◆ **ASSIGNMENT**
Look through the listing below for the line containing "OK. Looks left: 1.". Copy it and each line after it up to and including the line containing "Panel set 1: First", exactly, leaving out pictures.

[[ DATA, beginning ]]

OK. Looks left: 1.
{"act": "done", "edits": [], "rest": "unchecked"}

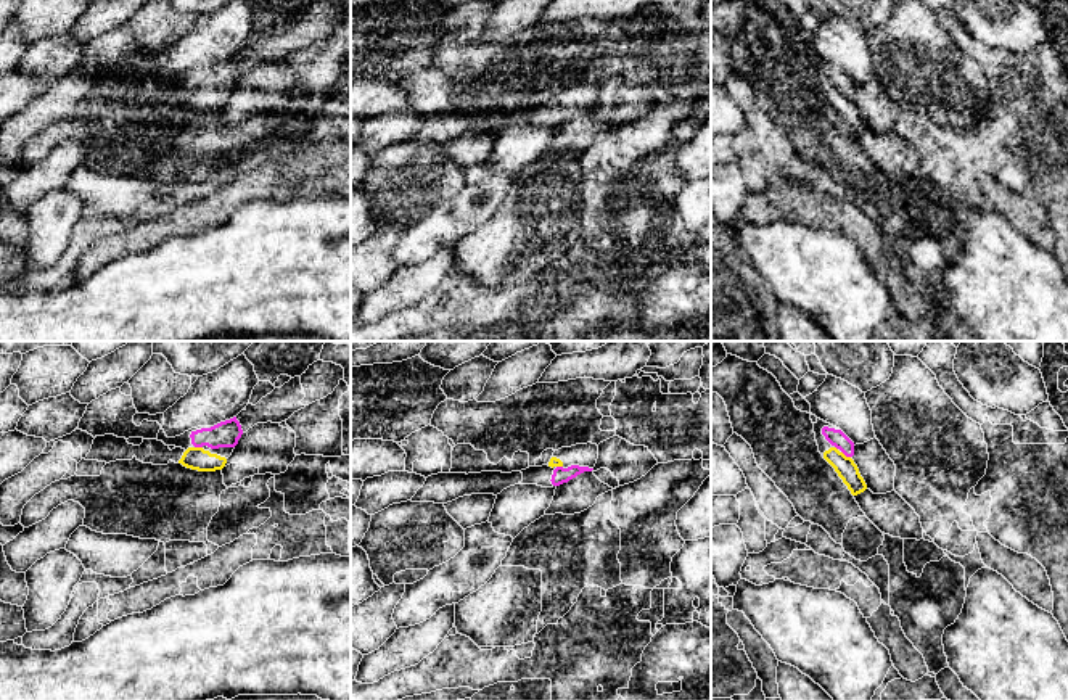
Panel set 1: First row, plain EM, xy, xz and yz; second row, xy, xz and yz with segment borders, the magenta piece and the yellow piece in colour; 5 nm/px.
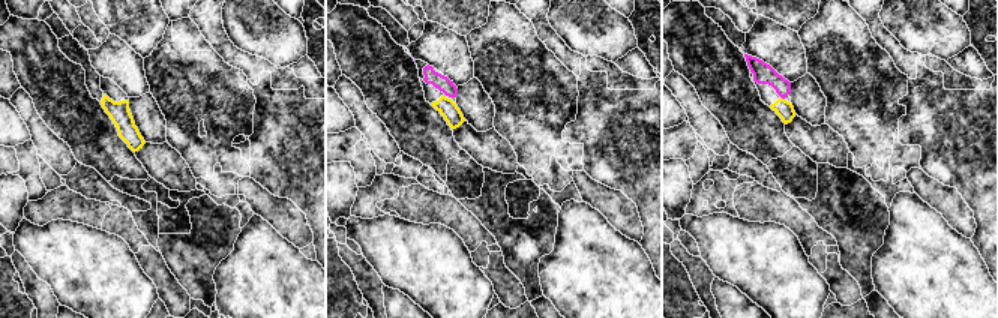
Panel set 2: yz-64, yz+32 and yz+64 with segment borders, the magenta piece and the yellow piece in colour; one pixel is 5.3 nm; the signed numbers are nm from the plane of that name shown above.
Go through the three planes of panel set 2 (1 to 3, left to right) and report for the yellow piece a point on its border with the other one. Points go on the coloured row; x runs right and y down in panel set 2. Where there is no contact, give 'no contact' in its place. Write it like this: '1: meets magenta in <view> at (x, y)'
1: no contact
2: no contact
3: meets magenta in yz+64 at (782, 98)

[[ DATA, end ]]
[[ DATA, beginning ]]

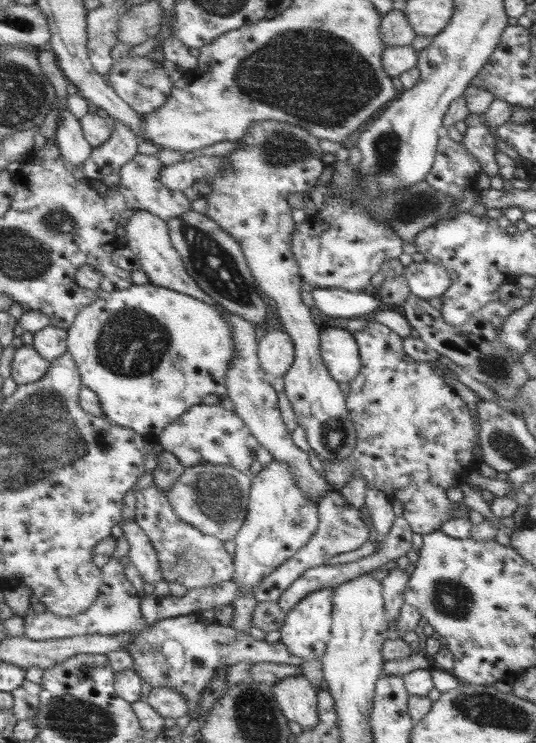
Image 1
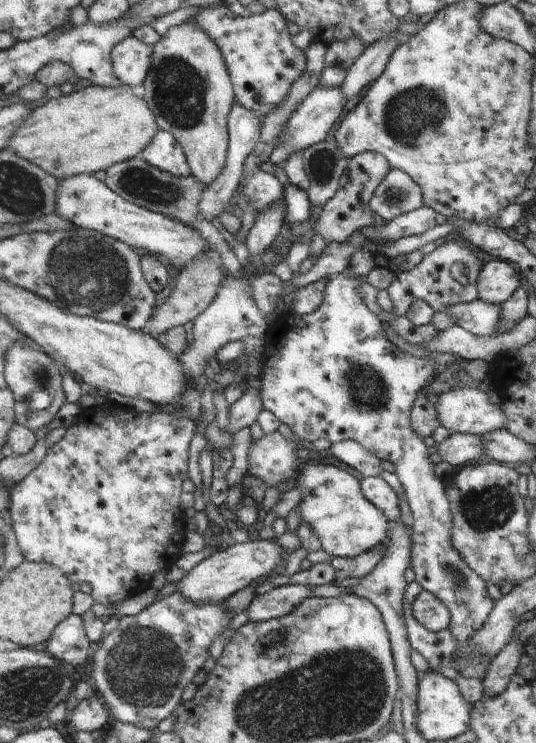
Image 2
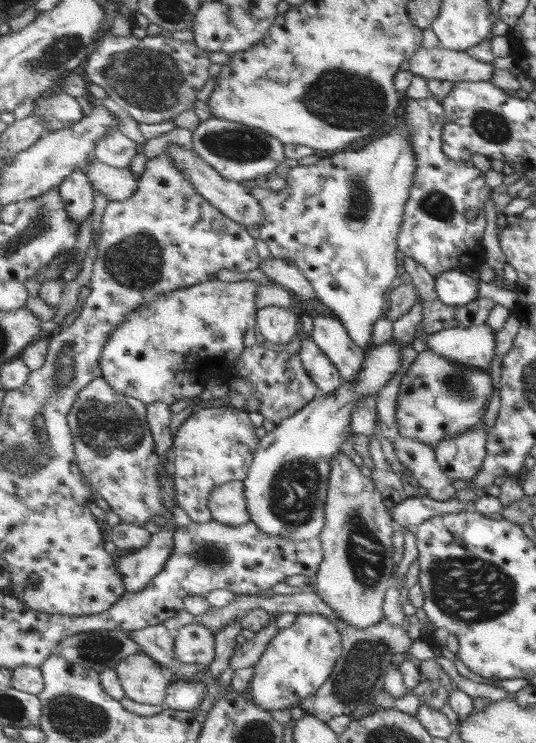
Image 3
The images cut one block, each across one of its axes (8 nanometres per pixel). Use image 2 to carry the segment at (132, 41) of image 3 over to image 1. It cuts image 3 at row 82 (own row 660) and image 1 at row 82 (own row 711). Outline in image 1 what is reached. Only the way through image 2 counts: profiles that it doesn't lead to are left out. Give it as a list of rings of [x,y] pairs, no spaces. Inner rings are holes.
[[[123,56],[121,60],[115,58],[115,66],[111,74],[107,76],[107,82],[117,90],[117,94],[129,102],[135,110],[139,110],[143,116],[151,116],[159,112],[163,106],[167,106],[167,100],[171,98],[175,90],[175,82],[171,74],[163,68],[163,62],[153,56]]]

[[ DATA, end ]]

◆ **THE COMPLETED TASK**
OK. Looks left: 1.
{"act": "done", "edits": [], "rest": "unchecked"}

Panel set 1: First row, plain EM, xy, xz and yz; second row, xy, xz and yz with segment borders, the magenta piece and the yellow piece in colour; 5 nm/px.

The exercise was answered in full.